- _Document passage_
In opinion polls, voters support term limits, but it remains unclear just how hard voters are clamoring for them. Still, all 14 initiatives - worded almost identically - are expected to pass.

But the League of Women Voters is fighting back. "We believe that issues should definitely be a part of the campaign, but that they should not be part of the ballot," says Becky Cain, the League's president. She adds that term limits are unnecessary, because we already have them: elections.

Campaign finance reform for state and local races appears on the ballot in six states: California, Maine, Montana, Colorado, Arkansas, and Nevada. Maine voters will be offered the most far-reaching campaign-finance reform, with provisions for public financing of campaigns.

IN California, two competing reforms have been put forward. One would require candidates to raise at least 75 percent of donations from their own constituents, ban corporate and union contributions, and limit donations to $100. The other would limit contributions to state and local candidates, create incentives to limit spending, and ban contributions from lobbyists.

Besides Florida, environmental measures appear on the ballot in New York and in Maine. New Yorkers will vote on a $1.5 billion bond for environmental cleanup, and Mainers will deal with clear-cut logging.

- _Tasks and exercises_
A – According to the passage on state ballot measures, what will New Yorkers vote on?
B – Continue the passage on state ballot measures from the point where it ends.

- _Given information_
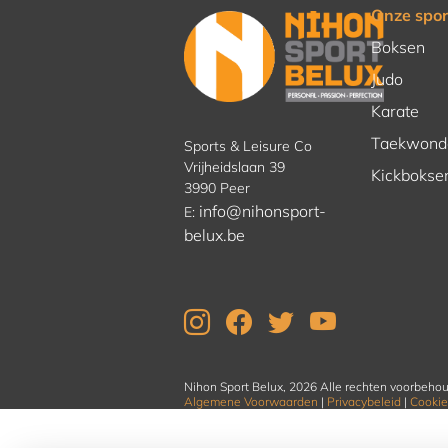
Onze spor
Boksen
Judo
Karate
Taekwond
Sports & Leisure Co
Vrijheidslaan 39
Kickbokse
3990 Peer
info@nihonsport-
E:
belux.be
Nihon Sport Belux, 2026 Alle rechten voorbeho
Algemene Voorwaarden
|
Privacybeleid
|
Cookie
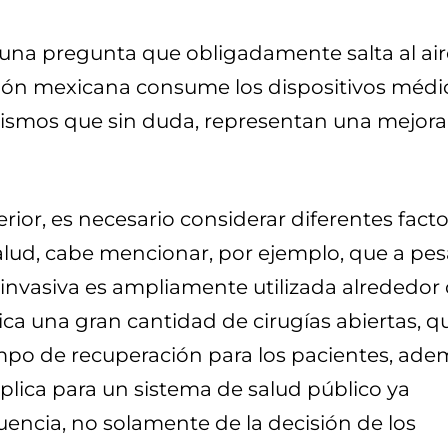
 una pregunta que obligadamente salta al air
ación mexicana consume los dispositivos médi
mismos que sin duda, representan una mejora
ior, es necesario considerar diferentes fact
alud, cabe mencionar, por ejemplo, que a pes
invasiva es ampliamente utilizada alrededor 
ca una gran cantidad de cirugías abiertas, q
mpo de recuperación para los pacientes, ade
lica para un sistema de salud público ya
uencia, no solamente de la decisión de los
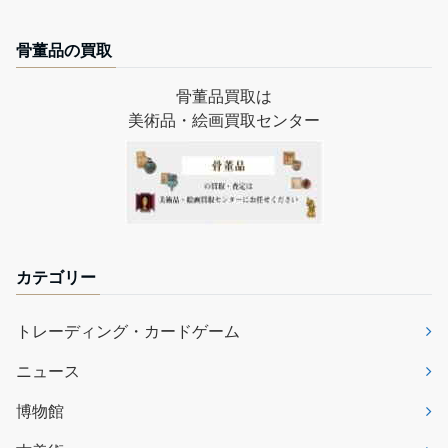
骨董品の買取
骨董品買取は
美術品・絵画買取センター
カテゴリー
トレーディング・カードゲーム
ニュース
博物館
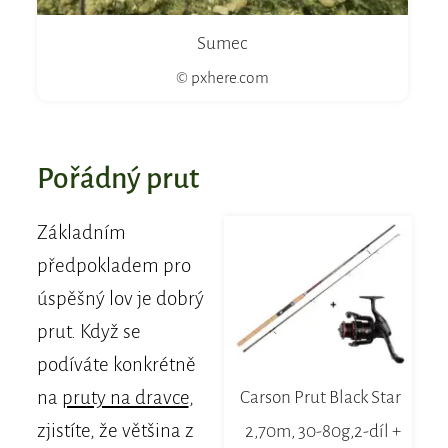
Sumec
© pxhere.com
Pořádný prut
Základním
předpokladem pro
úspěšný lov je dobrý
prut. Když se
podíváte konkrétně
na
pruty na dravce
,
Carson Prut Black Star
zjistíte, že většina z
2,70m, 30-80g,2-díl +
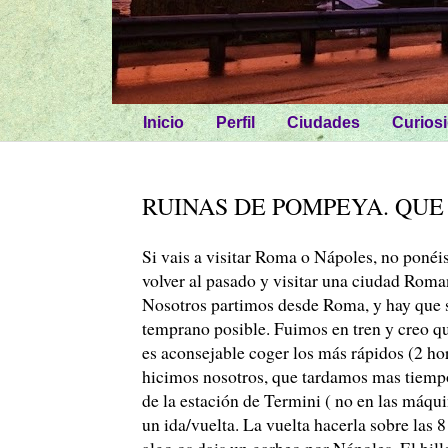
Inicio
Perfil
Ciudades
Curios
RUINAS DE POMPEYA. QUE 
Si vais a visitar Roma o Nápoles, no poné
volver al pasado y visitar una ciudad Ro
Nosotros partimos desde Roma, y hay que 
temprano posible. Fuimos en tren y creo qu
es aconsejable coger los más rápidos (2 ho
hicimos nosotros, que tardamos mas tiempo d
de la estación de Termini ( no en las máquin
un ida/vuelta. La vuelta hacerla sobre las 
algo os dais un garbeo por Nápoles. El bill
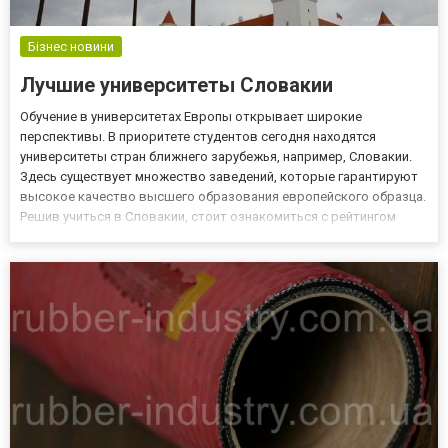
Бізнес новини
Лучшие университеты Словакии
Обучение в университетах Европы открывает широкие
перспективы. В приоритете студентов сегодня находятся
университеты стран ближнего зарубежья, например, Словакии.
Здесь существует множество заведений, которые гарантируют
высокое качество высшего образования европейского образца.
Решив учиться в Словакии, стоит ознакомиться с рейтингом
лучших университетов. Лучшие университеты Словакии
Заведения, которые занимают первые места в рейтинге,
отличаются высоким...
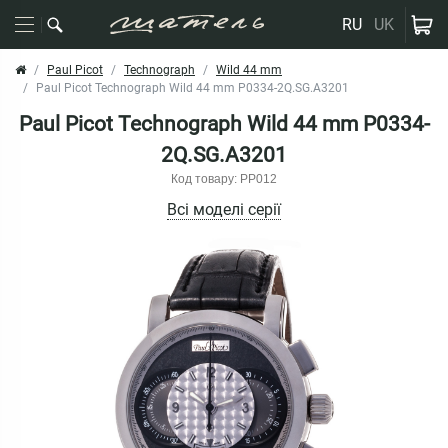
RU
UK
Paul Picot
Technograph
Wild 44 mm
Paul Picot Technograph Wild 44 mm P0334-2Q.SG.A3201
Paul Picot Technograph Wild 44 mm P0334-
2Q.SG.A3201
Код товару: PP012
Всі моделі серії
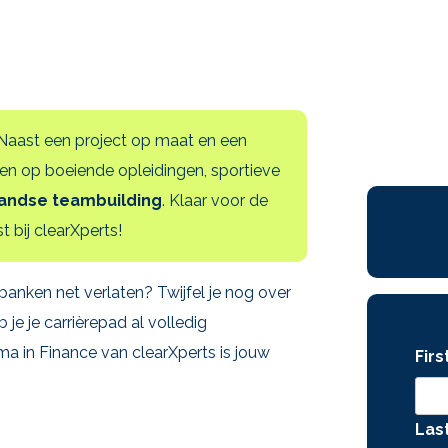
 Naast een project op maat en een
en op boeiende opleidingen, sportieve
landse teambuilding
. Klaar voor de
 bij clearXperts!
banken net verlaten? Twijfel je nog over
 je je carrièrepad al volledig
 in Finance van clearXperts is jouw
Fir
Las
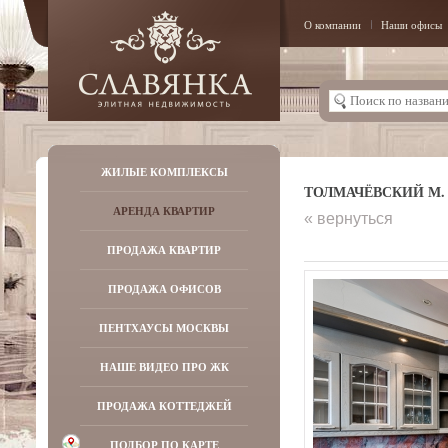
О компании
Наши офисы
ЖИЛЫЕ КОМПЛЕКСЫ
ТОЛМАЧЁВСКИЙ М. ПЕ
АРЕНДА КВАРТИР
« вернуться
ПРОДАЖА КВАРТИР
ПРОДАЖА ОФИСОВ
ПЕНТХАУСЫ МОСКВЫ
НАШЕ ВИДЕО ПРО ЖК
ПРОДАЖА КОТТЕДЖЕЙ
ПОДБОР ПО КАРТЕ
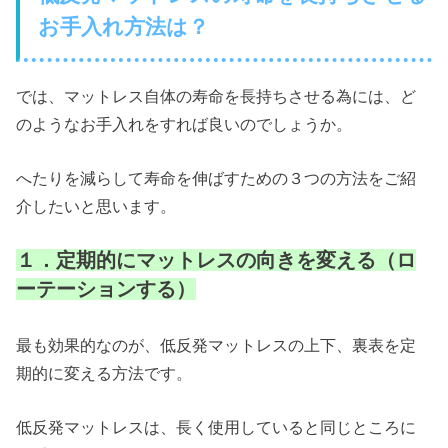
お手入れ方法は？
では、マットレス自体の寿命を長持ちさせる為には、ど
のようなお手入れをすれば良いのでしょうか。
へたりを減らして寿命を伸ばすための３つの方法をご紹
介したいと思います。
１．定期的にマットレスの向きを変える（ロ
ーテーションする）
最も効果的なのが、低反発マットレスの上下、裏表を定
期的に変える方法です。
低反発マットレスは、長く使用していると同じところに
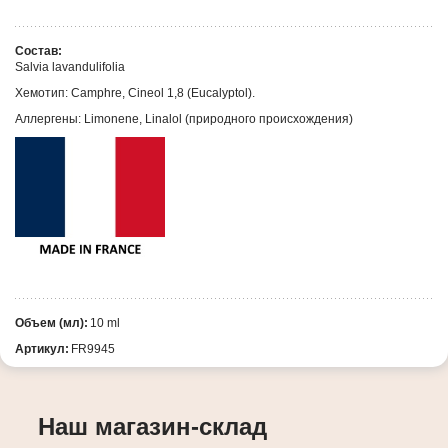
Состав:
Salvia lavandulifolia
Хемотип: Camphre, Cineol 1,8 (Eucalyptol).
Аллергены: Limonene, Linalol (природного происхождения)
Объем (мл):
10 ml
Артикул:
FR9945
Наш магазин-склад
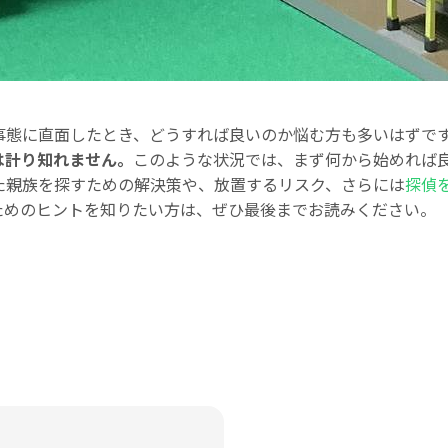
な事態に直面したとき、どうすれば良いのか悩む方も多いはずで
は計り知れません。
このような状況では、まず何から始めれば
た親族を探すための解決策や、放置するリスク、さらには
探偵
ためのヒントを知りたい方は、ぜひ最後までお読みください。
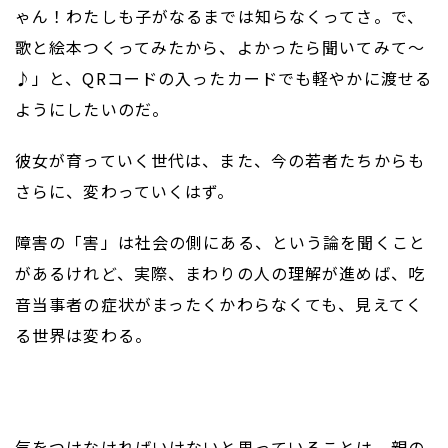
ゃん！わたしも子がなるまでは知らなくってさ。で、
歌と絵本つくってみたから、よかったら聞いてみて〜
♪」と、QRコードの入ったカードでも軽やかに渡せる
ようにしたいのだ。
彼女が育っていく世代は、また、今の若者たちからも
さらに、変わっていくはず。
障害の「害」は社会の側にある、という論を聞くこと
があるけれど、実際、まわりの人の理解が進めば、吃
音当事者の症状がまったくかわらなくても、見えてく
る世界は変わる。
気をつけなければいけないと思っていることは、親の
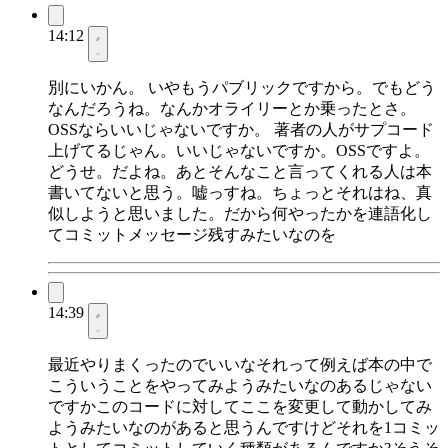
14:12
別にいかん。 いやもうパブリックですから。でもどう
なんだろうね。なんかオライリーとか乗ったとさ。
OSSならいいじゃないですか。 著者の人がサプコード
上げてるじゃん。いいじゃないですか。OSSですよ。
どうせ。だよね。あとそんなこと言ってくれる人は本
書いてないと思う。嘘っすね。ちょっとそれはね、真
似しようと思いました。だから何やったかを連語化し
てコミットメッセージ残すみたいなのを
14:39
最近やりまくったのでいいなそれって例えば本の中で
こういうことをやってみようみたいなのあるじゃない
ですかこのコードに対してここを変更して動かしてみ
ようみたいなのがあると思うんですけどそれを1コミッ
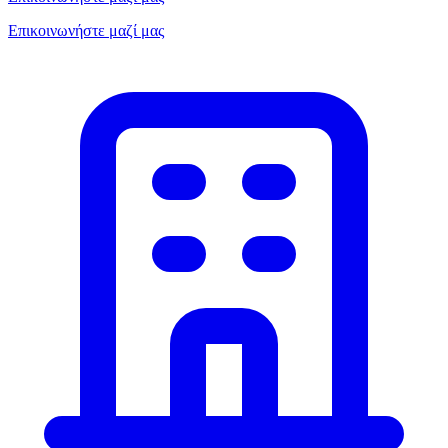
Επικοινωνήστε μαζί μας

- _Numbered answers_
A – A $1.5 billion bond for environmental cleanup.

B –
The Florida measures, over how to clean up the Everglades, tread in the sticky area of taxation, and thus have spilled into the presidential campaign for this key battleground state. One measure would amend the Florida Constitution to levy a penny of tax on every pound of raw sugar produced in the state, a concept President Clinton supports and GOP nominee Bob Dole opposes. Another Florida Everglades initiative would require that polluters pay, and a third measure would set up a restoration trust fund.

This battle, like that over term limits, demonstrates another truth about so-called citizen-initiated ballot initiatives: As high-stakes issues are turned directly over to voters, they have less the feel of home-grown efforts and more the flavor of professional political campaigns. One group alone, Save Our Everglades, plans to spend $10 million, much of it for television advertising.